Wire size is measured in "gauge"
In North America, the diameter of electrical wire is usually measured in a unit
called gauge (AWG or American Wire Gauge). Wire with a higher gauge
number is smaller than wire with a lower number. For example, 8 gauge
wire is about 1/8 inch in diameter. 0 gauge wire is about 1/3 inch in
diameter.
More electricity through a thick wire than a thin wire
Just as more water can be pumped through a large-diameter pipe than a
small-diameter pipe (assuming equal pressure), a large diameter wire
can carry more electrical current than a small diameter wire (assuming
equal voltage). Electrical resistance is how much a wire or component
resists the flow of electricity. A large diameter wire has less
resistance than a small diameter wire.
More electricity through a short wire than a long wire
It takes more pressure to pump the same amount of water through a
longer pipe than a shorter pipe. Likewise, it takes more voltage to
push the same amount of electricity through a longer wire than a
shorter wire. This demonstrates that a longer wire has more resistance
than a shorter wire of the same diameter.

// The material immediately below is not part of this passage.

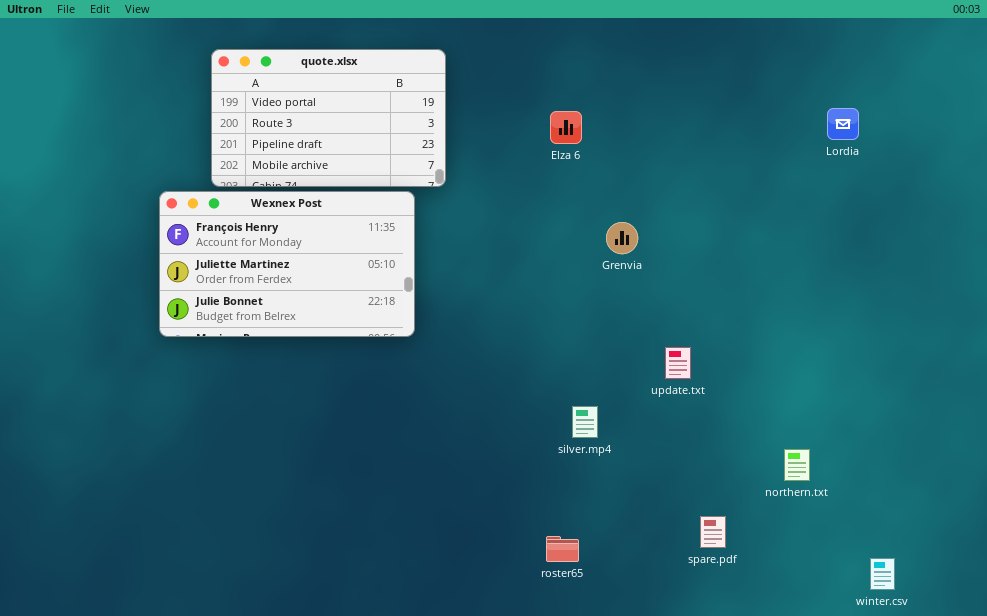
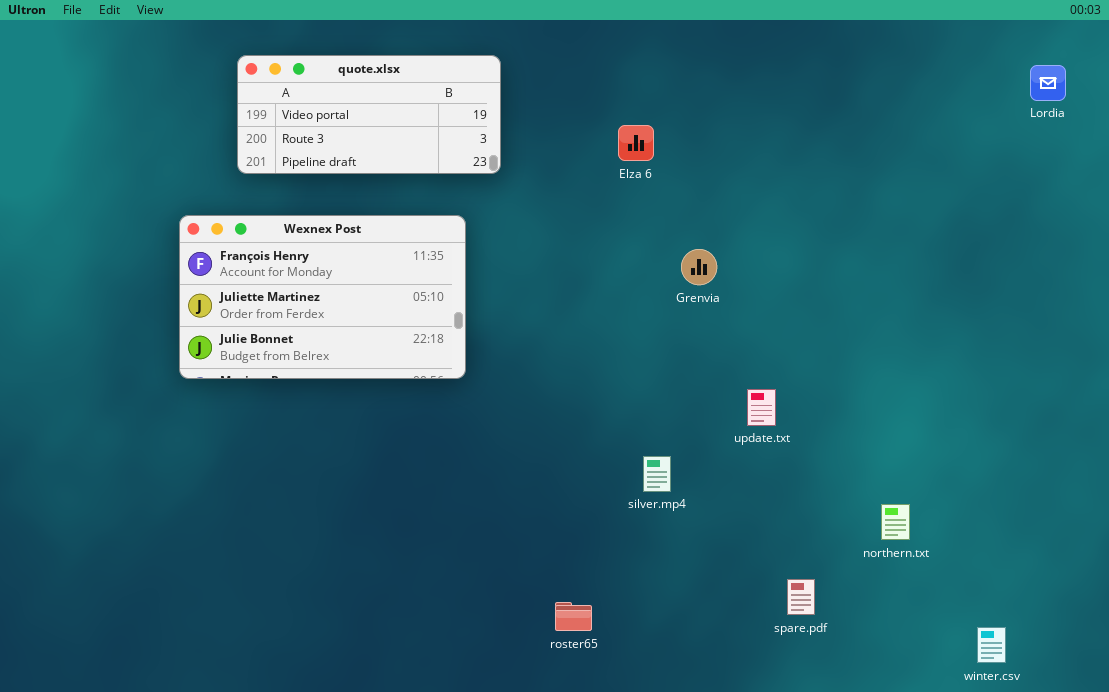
quote.xlsx: [211,49,446,187] -> [237,55,501,174], resized
Lordia: [827,108,859,140] -> [1030,65,1066,101], moved
roster65: [546,536,579,562] -> [555,602,592,631], moved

More electricity through a cold wire than a hot wire
The resistance of a wire also increases as its temperature increases.

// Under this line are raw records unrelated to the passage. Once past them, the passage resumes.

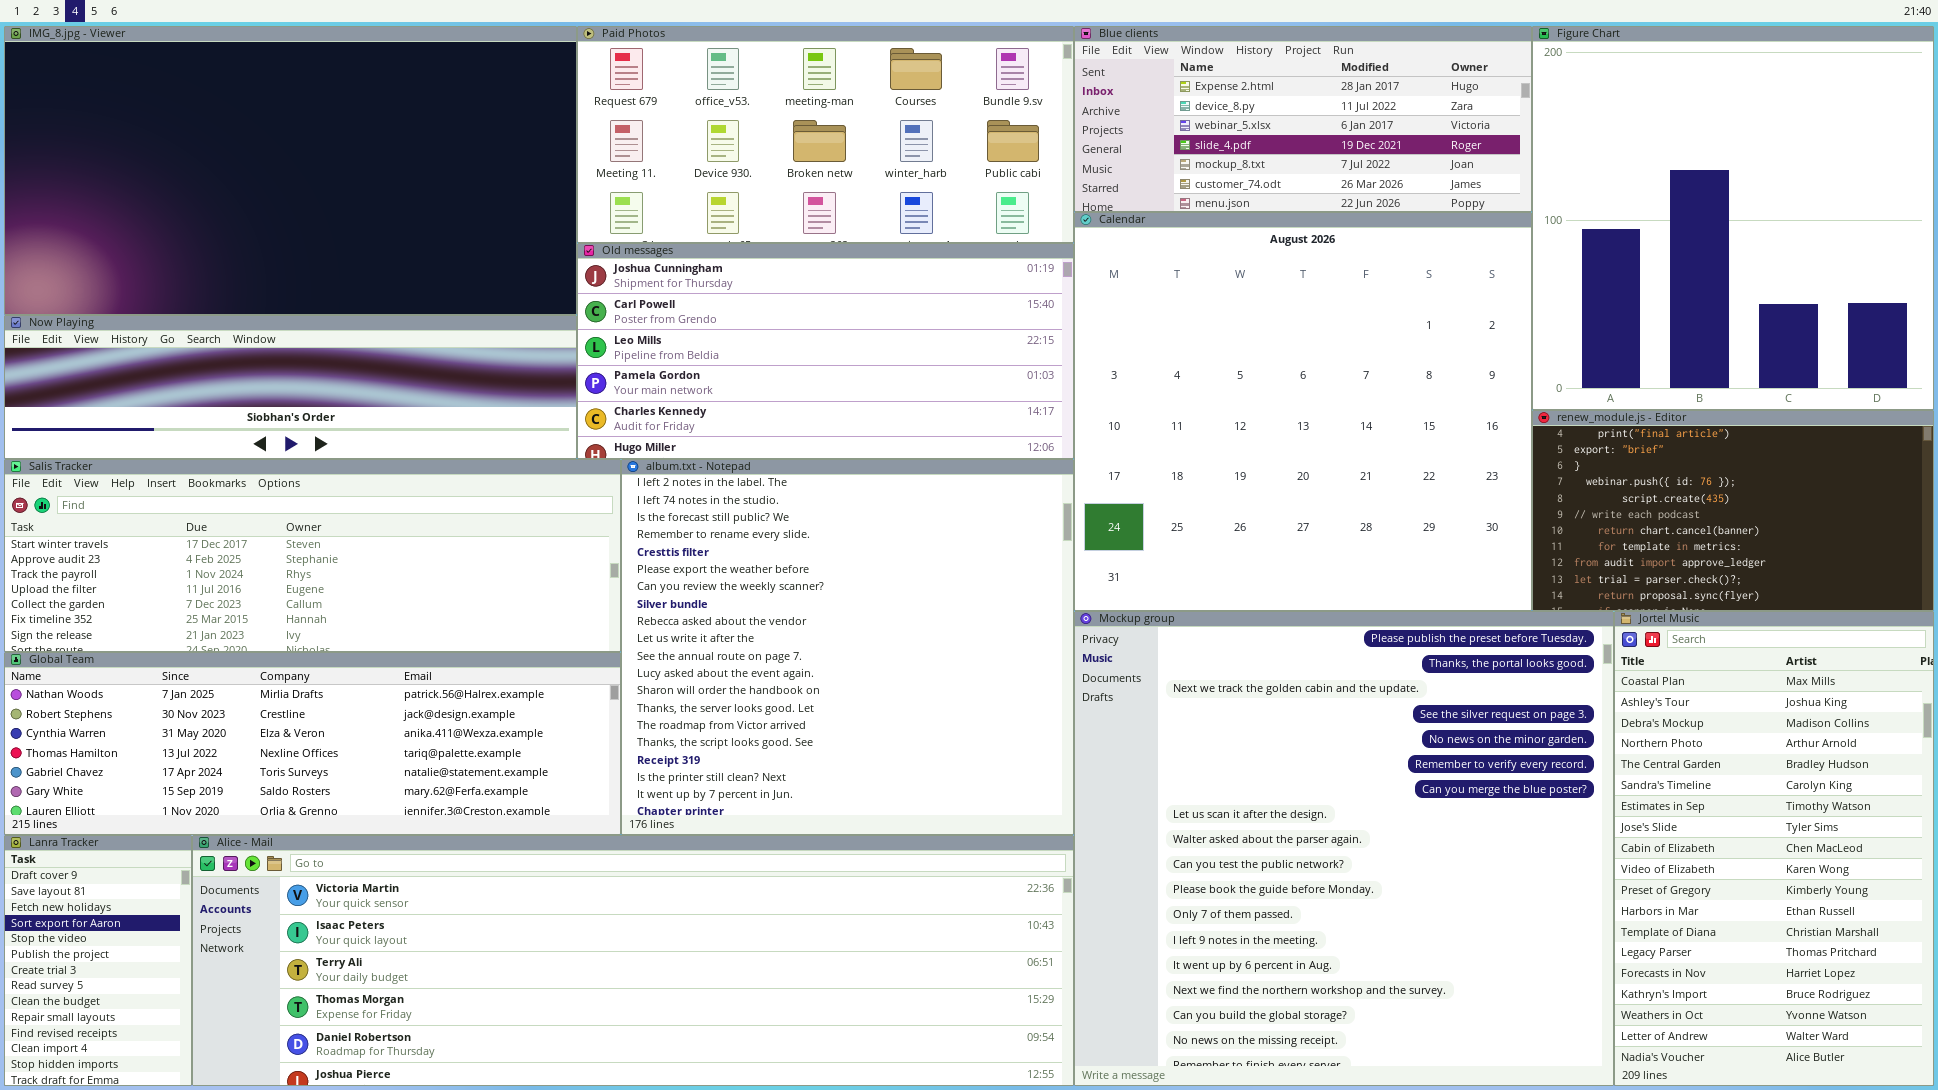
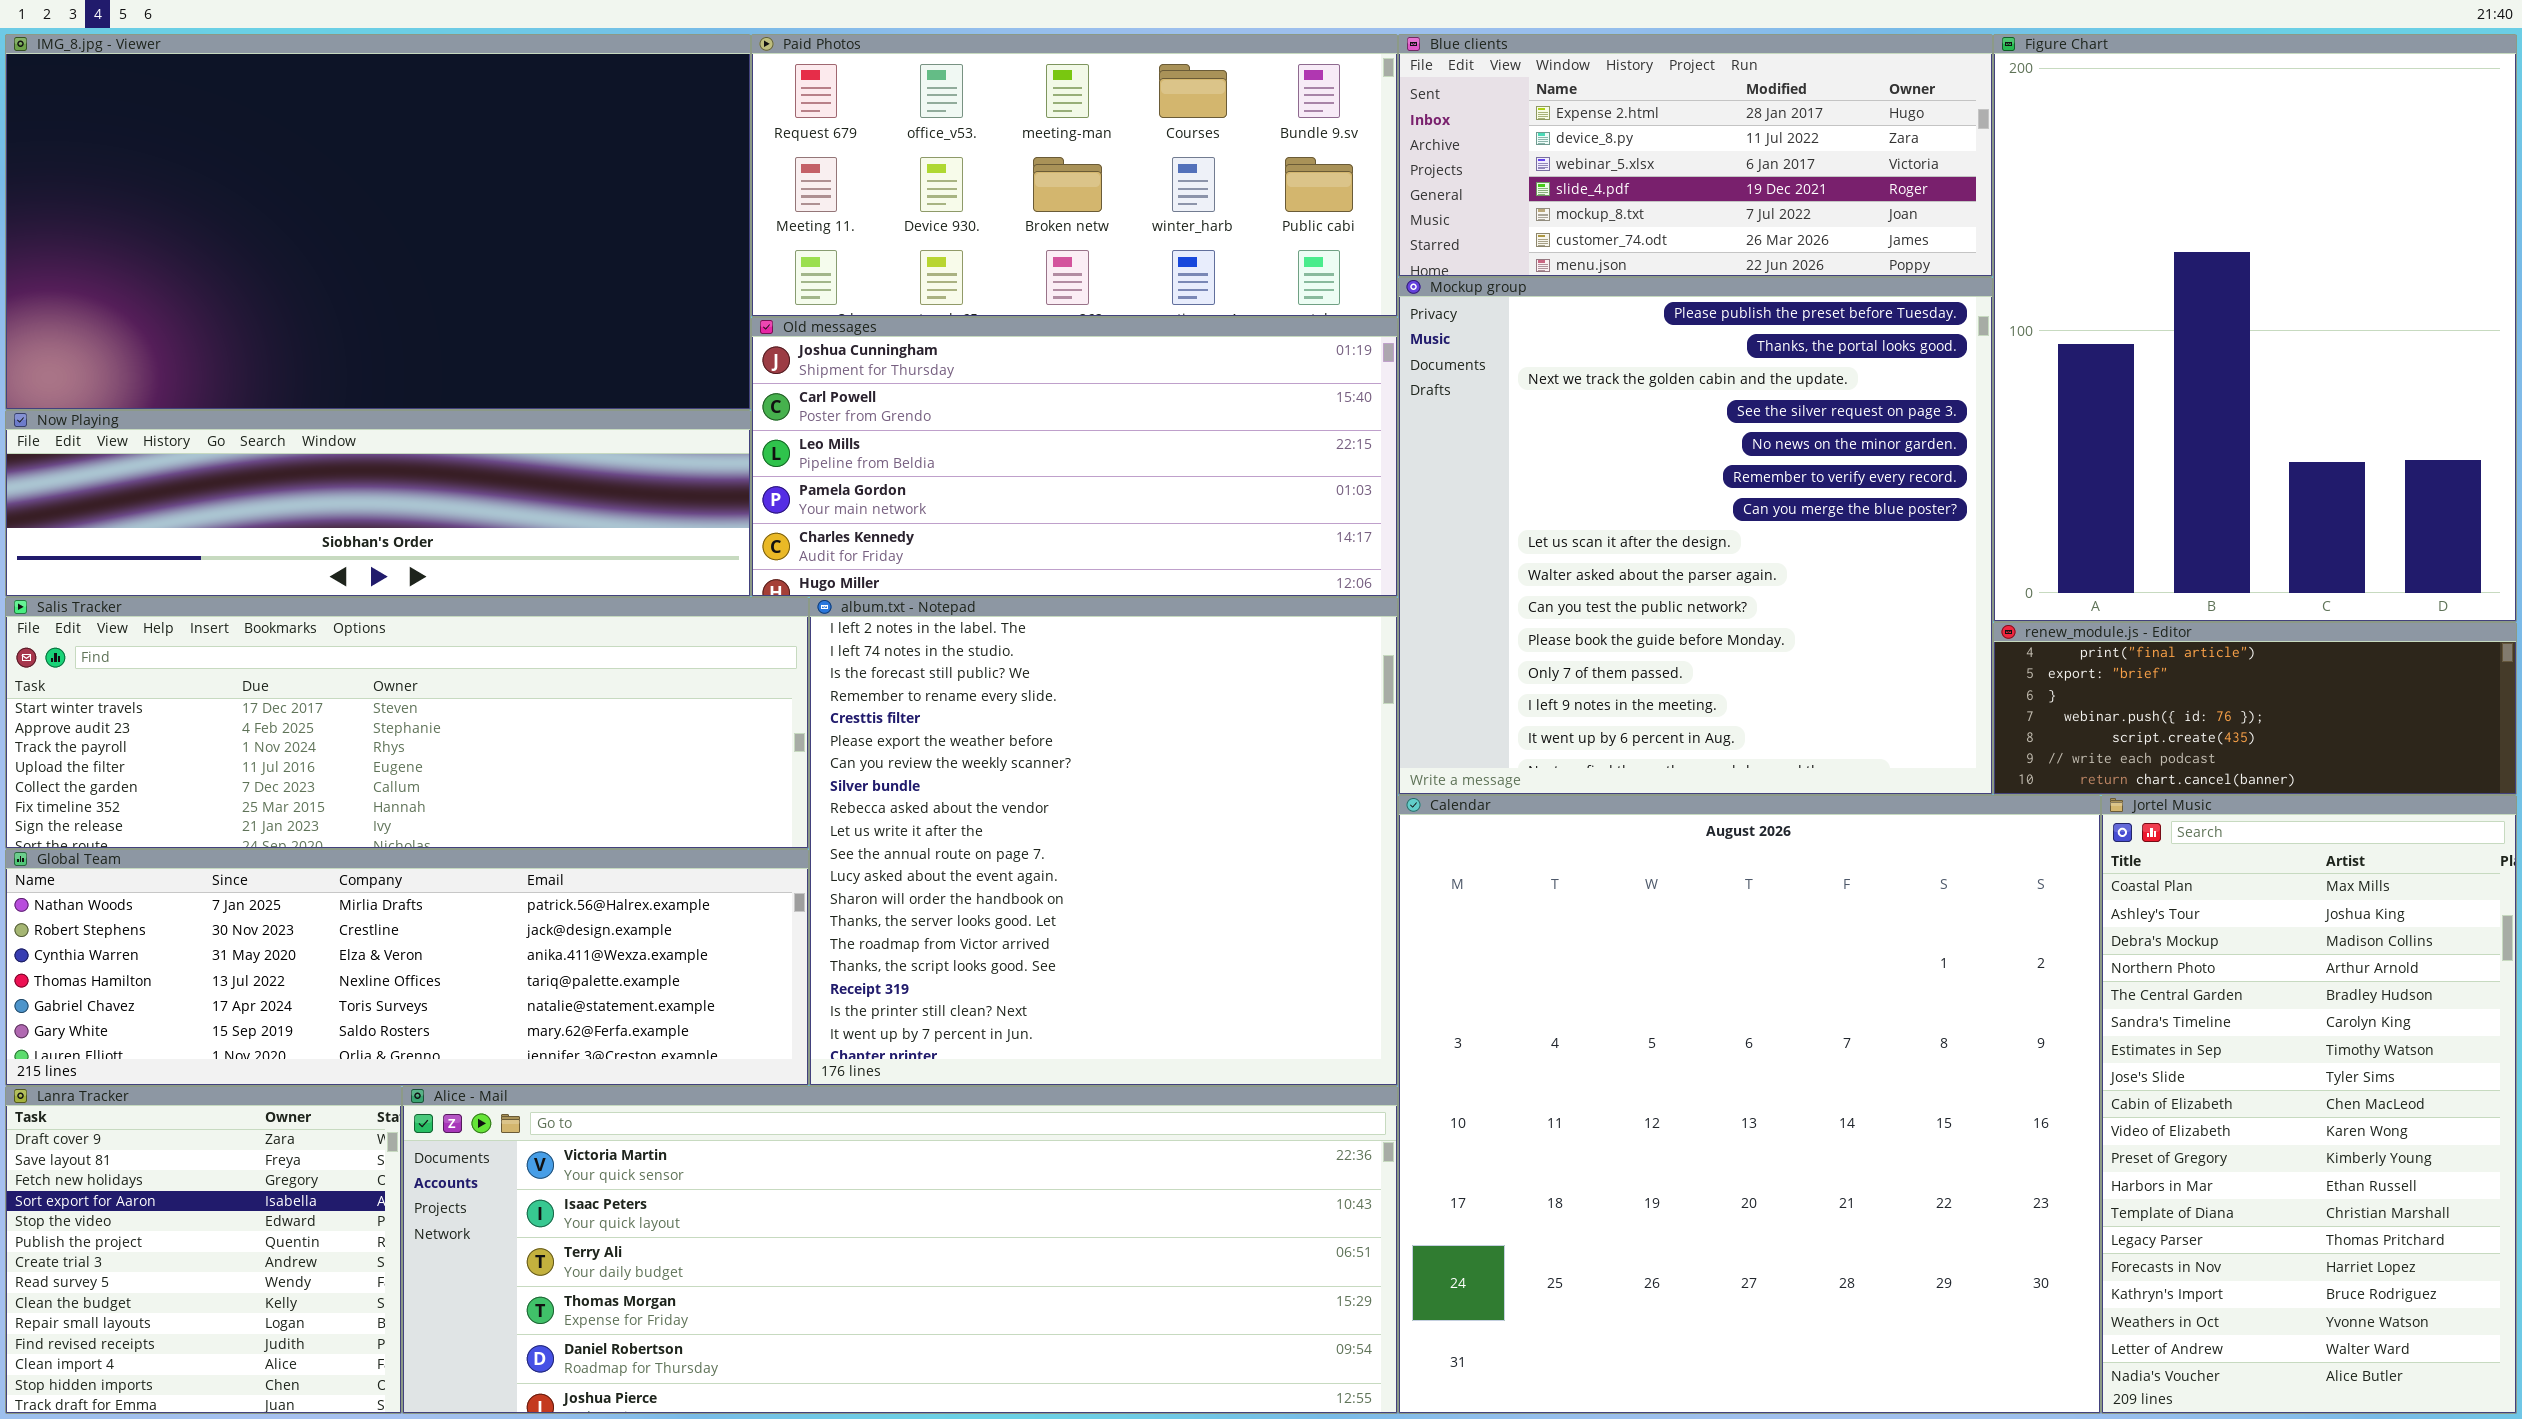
Figure Chart: [1532,26,1934,410] -> [1993,34,2517,622], resized
Calendar: [1074,212,1532,611] -> [1398,795,2101,1414], moved, resized
renew_module.js - Editor: [1532,410,1934,611] -> [1993,622,2517,795], resized
Mockup group: [1074,611,1614,1086] -> [1398,277,1993,795], moved, resized
Lanra Tracker: [4,835,192,1086] -> [5,1086,402,1414], resized
Alice - Mail: [192,835,1074,1086] -> [402,1086,1398,1414], resized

Likewise, as the temperature decreases, the resistance decreases.
How much current can a wire carry
The ability of a wire to carry current is called its ampacity. The acceptable
temperature in a particular application determines the practical ampacity.
The melting temperature of the insulation limits the practical ampacity of
insulated wire.
Superconductors
Most materials will have some resistance even at a temperature of
absolute zero. However, certain materials, when cooled to extremely low
temperatures, will lose all resistance. This is called
superconductivity. Mercury will superconduct at 4.2 kelvins (-269 ºC). Niobium
nitride will superconduct at 16 kelvins (-257 ºC). Until 1986 it was thought that
superconductivity was impossible above a temperature of 30 kelvins (-243 ºC).
After that year, materials that superconduct at higher temperatures were
discovered. For example, yttrium barium copper oxide will superconduct at 77 kelvins (-196
ºC).
The idea of superconductivity (zero resistance) implies that the
smallest voltage would cause an infinite current. However, an infinite
current would require an infinite number of electrons. Therefore, when
a material is superconducting, any current flowing in the
material will continue to flow, even when no voltage is applied.
Insulators
Electrons cannot move freely through most ceramics, glasses and plastics
An Electric Insulator
In a mass of a non-metal, the atoms
form covalent bonds. In a covalent bond, the outer-most layer of
electrons is tightly bound into the crystal structure of the material.
When a metal bonds with a non-metal, the materials form an ionic bond The
outer-most layer of electrons is tightly bound into the crystal
structure in an ionic bond also. With the electrons tightly bound into
the crystal structure, it is difficult to cause them to move. Non-metals
and metal-non-metal compounds (such as metal oxides) tend to make poor
conductors. It is like trying to blow cement out of a soda straw.
Most non-metallic elements tend to be liquid or a gas at normal
temperatures and pressures so are not practical for use as insulators.
Insulators are usually made of polymers (plastics), glass or ceramics.
Insulators are used anywhere they are needed to prevent two conducting
objects from coming in contact with each other. Normally, air makes a
good insulator. However, if the voltage differential becomes high
enough, the air between two conductors will ionize (some electrons are torn from their atoms) and become conductive. This results in
sparks, such as lightning.
Semiconductors
Semiconductors are a special class of materials that will be
covered under solid state devices in another volume.
Summary:
The rules for conductors are:
A thin wire has more resistance than a thick wire.
A long wire has more resistance than a short wire.
All other factors being equal, a thick wire will carry more
current than a thin wire.
All other factors being equal, a short wire will carry more
current than a long wire.
As the temperature of a wire increases, so does the resistance
(and vice versa)
Some materials have zero resistance below a certain temperature
(superconductivity).
Insulators do not conduct electricity under normal conditions.